Time complexity: ~\mathcal O(N)~.

To solve this, we can use dynamic programming.

Let us consider a dp array ~dp[i][j] = dp[\text{index}][\text{reversed or not reversed}] = \text{ minimum number of reversals for the elements of the array up to index } i~, assuming we are 1-indexed.

Therefore, we know the solution at ~dp[1][0]~ will be ~0~, because we do not have to flip any integer to find are solution only for the range ~1 \le i \le 1~. This also means that the solution at ~dp[1][1]~ will be ~1~ because at ~j=1~, this signifies we have flipped the integer at index ~i=1~.

Now that we have clarified the state, let us move onto the transition.

We run into 4 cases, where we store 4 variables.

If the current integer is greater than the previous, then this means ~dp[i][0] = min(dp[i][0], dp[i-1][0])~ as we do not flip any integers.

If the current integer is greater than the previous reversed integer, then this means ~dp[i][0] = min(dp[i][0], dp[i-1][1])~.

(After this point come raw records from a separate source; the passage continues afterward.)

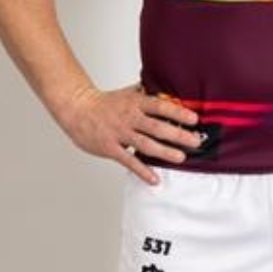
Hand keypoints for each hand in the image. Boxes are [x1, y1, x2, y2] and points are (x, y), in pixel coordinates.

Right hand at [53, 84, 202, 184]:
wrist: (77, 109)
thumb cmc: (104, 103)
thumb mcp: (127, 93)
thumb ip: (146, 94)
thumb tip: (168, 92)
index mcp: (135, 102)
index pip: (160, 106)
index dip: (178, 112)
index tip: (194, 119)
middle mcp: (129, 117)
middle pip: (157, 127)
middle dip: (178, 135)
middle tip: (195, 142)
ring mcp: (120, 134)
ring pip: (145, 144)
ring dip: (164, 152)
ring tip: (180, 158)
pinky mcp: (111, 148)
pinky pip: (129, 161)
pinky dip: (142, 171)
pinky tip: (154, 179)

If the current integer reversed is greater than the previous, then this means ~dp[i][1] = min(dp[i][1], dp[i-1][0]+1)~.

If the current integer reversed is greater than the previous reversed integer, then this means ~dp[i][1] = min(dp[i][1], dp[i-1][1]+1)~.

Therefore our solution, after running this for ~1 \le i \le N~, is ~min(dp[N][0], dp[N][1])~.